Dictionnaire de Trévoux/6e édition, 1771/APPRIVOISER

Jésuites et imprimeurs de Trévoux
(1p. 438).

APPRIVOISER. v. a. Adoucir le naturel sauvage par l’art & par l’industrie. rendre doux & traitable. Domare, mansuefacere, cicurare. Il n’y a guère d’animal si farouche qu’on ne puisse apprivoiser. On dit que le sanglier, le castor, la chauvesouris, l’hirondelle ne s’apprivoisent jamais. Les Carthaginois envoyerent en exil Hannon, pour avoir eu l’industrie d’apprivoiser un lion, appréhendant que celui qui apprivoisoit si bien les bêtes les plus farouches, ne captivât les inclinations du peuple.

Apprivoiser, se dit figurément des hommes dans les choses spirituelles & morales. Solon sut insensiblement apprivoiser avec les idées de justice, d’ordre & de loi, un peuple nourri dans la licence, & persuadé qu’il n’y avoit d’autres préservatifs contre l’oppression, que la force & la violence. Tourr. ☞ Il y a des gens peu sociables, qu’on a bien de la peine à apprivoiser.

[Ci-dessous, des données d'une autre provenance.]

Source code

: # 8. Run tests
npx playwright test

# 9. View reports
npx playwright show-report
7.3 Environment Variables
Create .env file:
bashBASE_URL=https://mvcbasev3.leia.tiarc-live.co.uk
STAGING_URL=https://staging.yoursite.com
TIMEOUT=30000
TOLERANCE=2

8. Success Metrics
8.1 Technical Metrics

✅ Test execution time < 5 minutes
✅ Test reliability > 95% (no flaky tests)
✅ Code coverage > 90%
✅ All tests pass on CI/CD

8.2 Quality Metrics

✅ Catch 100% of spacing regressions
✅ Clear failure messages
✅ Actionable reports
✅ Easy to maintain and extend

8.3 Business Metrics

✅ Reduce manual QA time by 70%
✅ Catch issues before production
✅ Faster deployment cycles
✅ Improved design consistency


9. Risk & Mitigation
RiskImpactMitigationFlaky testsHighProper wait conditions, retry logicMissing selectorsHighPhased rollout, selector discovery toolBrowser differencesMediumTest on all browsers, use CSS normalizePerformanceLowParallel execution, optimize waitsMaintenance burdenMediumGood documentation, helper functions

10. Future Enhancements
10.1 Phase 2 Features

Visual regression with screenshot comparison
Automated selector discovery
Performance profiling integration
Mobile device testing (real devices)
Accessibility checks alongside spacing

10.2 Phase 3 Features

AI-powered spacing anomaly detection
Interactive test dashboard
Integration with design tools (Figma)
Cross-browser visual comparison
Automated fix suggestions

Apprivoiser, avec le pronom personnel, signifie quelquefois, se rendre familier avec quelqu’un. Familiariter agere cum aliquo. Il est dangereux de se trop apprivoiser avec les Princes. Il se prend aussi pour s’accoutumer. Assuefieri. La coutume fait qu’on s’apprivoise jusqu’aux maux. Ablanc. Il n’y a point de monstre avec lequel on ne s’apprivoise peu à peu. Je tâche de m’apprivoiser avec la mort. J’admire ceux qui savent s’apprivoiser & se divertir avec tout le monde. Mont.

On s’en sert encore pour signifier, s’adoucir. Mitescere, mansuefieri. La perfidie s’apprivoise par les bienfaits. Vaug.

On dit par reproche à un homme qui prend quelques libertés, sur tout avec les femmes, vous vous apprivoisez bientôt.

APPRIVOISÉ, ÉE. part. Cicur, cicuratus, mansuefactus. Regnier a dit : jà tout apprivoisé, je mangeois sur le poing.

☞ Les animaux apprivoisés, le sont par l’art & l’industrie des hommes. Les animaux privés, le sont naturellement. Syn. Fr.

☞ Le chien, le cheval, &c. sont des animaux privés. L’ours, le lion, &c. sont quelquefois apprivoisés.